Abstract

This study presents a fine-tuned mT5 model tailored for Vietnamese-Chinese translation, addressing the challenges of data scarcity and linguistic diversity. We enhanced the model with a sampling-based backtranslation method that leverages extensive monolingual corpora, achieving BLEU scores of 70.1 for baseline training and 64.1 after incorporating back-translated data—outperforming several strong baselines. Additionally, we propose a corpus construction strategy using LASER embeddings and the Hungarian Matching Algorithm to extract parallel sentences from bilingual news sources. These advancements demonstrate the potential of mT5 and backtranslation to improve translation quality for low-resource language pairs while providing a scalable approach to corpus construction.

Introduction

In an interconnected world, the demand for accurate translation systems is growing. Yet, translating low-resource language pairs—those with limited parallel corpora—remains a major challenge in natural language processing (NLP). Vietnamese-Chinese translation exemplifies these difficulties, as it involves languages with distinct linguistic structures and limited bilingual data. This language pair is critical for fostering cultural exchange, trade, and diplomacy in Southeast Asia.

Vietnamese, a tonal language written in Latin script, contrasts sharply with Chinese, which uses character-based scripts with tonal and syntactic variations. The diversity within Chinese, such as Mandarin and Cantonese, adds further complexity. These linguistic differences, combined with data scarcity, highlight the need for innovative approaches to improve translation quality.

This study leverages Multilingual T5 (mT5), a transformer model pre-trained on multilingual datasets, to address these challenges. mT5 is the multilingual variant of The Text-to-Text Transfer Transformer (T5, introducing a unified text-to-text framework and scaling strategies to achieve state-of-the-art performance on various NLP tasks. mT5 enables zero-shot and few-shot learning, making it well-suited for low-resource scenarios. We fine-tune mT5 on Vietnamese-Chinese datasets and incorporate backtranslation, a data augmentation technique that generates synthetic parallel data from monolingual corpora. This enhances training and mitigates overfitting.

By integrating mT5 and backtranslation, we aim to improve Vietnamese-Chinese translation quality, particularly in domain-specific contexts such as technical and medical texts. We achieved a 70.1 and 64.1 BLEU for the baseline and back-translated models. Our findings contribute to the broader field of low-resource translation, offering strategies to bridge linguistic and data gaps for other underrepresented language pairs.

Related Work

Low Resource Machine Translation

Reference: [2210.05610] MTet: Multi-domain Translation for English and Vietnamese

In recent years, research works focusing on improving Machine Translation Systems for Low Resource Languages have received a lot of attention from both academia and the industry Prior works include collecting more parallel translation data, training large multilingual models, and utilizing data augmentation or regularization techniques. Previous works from ParaCrawl ParaCrawl: Web-Scale Acquisition of Parallel Corpora - ACL Anthology and BiCleaner Bicleaner AI: Bicleaner Goes Neural - ACL Anthology focused on mass crawling parallel translation data for many low-resource language pairs. Yet, previous work shows that crawling at scale still has limitation and affect downstream translation performance.

Vietnamese-Chinese Machine Translation

Encouraging results have also been achieved in low-resource Chinese-Vietnamese translation. WikiMatrix WikiMatrix: Mining 135M Parallel Sentences in 1620 Language Pairs from Wikipedia - ACL Anthology includes a ZH-VN language pair dataset, with 13 BLEU performance. And [2308.07601] VBD-MT Chinese-Vietnamese Translation Systems for VLSP 2022 used mBART alongside ensembling and postprocessing strategies to achieve 38.9 BLEU on ChineseVietnamese and 38.0 BLEU on VietnameseChinese on the public test sets, which outperform several strong baselines.

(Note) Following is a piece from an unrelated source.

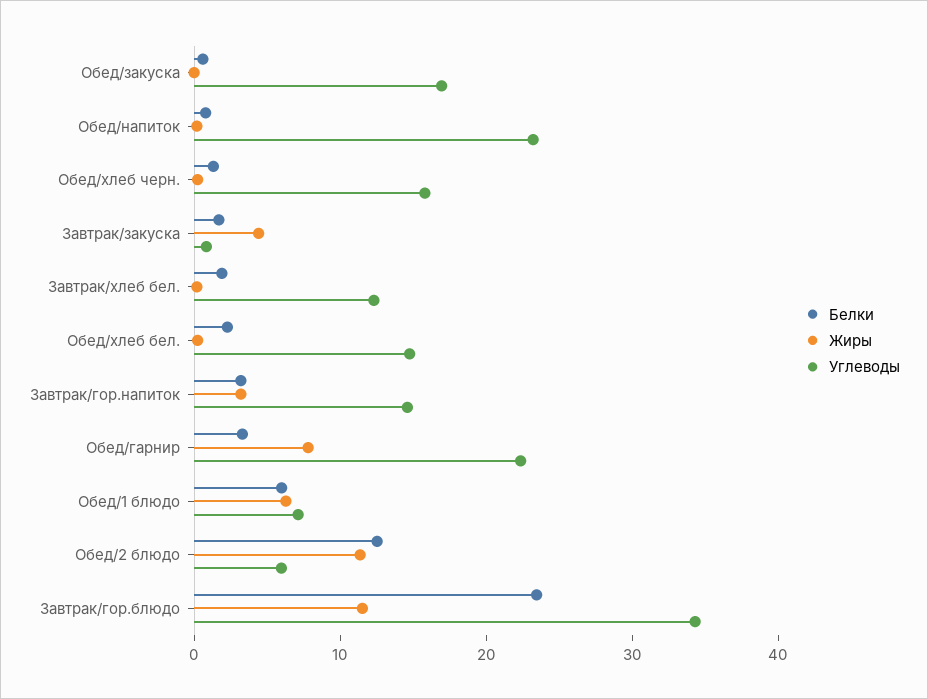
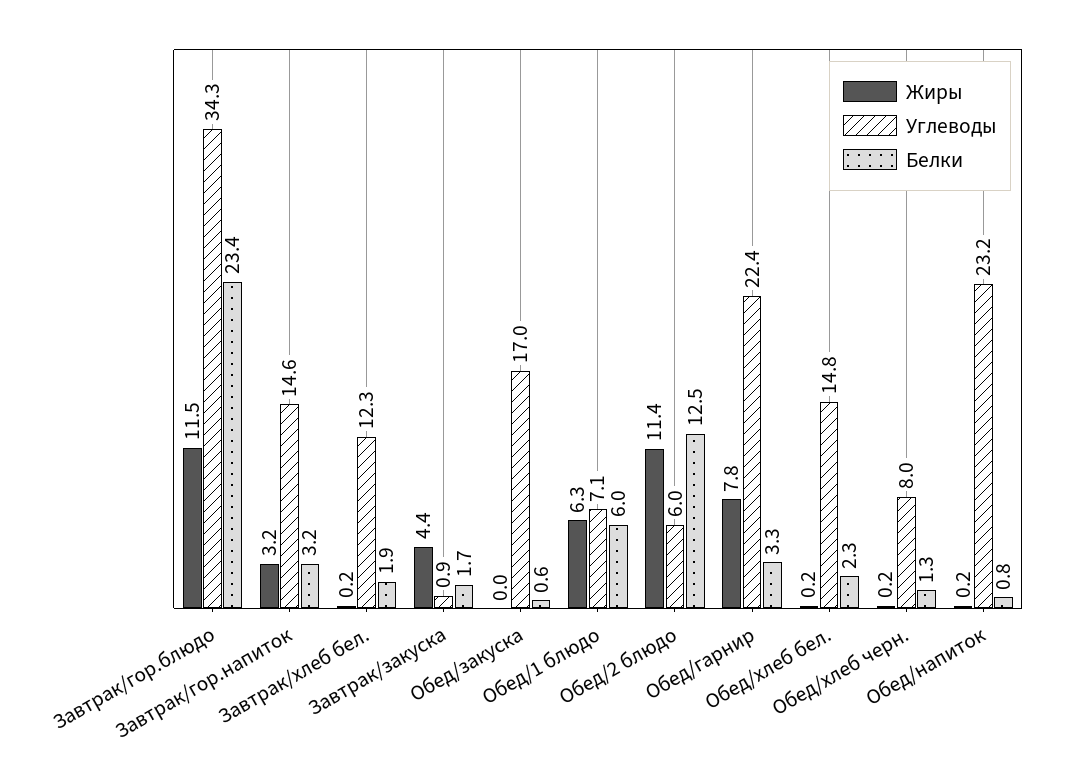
Углеводы, Обед/хлеб черн.: 16 -> 8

Multilingual Machine Translation Project KC4.0 at VNU-UET proposed KC4MT: A High-Quality Corpus for Multilingual Machine Translation for building high-quality multilingual parallel corpus in the news domain and for some low-resource languages, including Vietnamese, Laos, and Khmer, to improve the quality of multilingual machine translation in these areas.

Method

Data Sources

Parallel Corpus: Existing Vietnamese-Chinese datasets (poems, historical documents)
Monolingual Corpus: Vietnamese and Chinese corpora from bilingual news sources
Synthetic Data: Generated using backtranslation with existing models.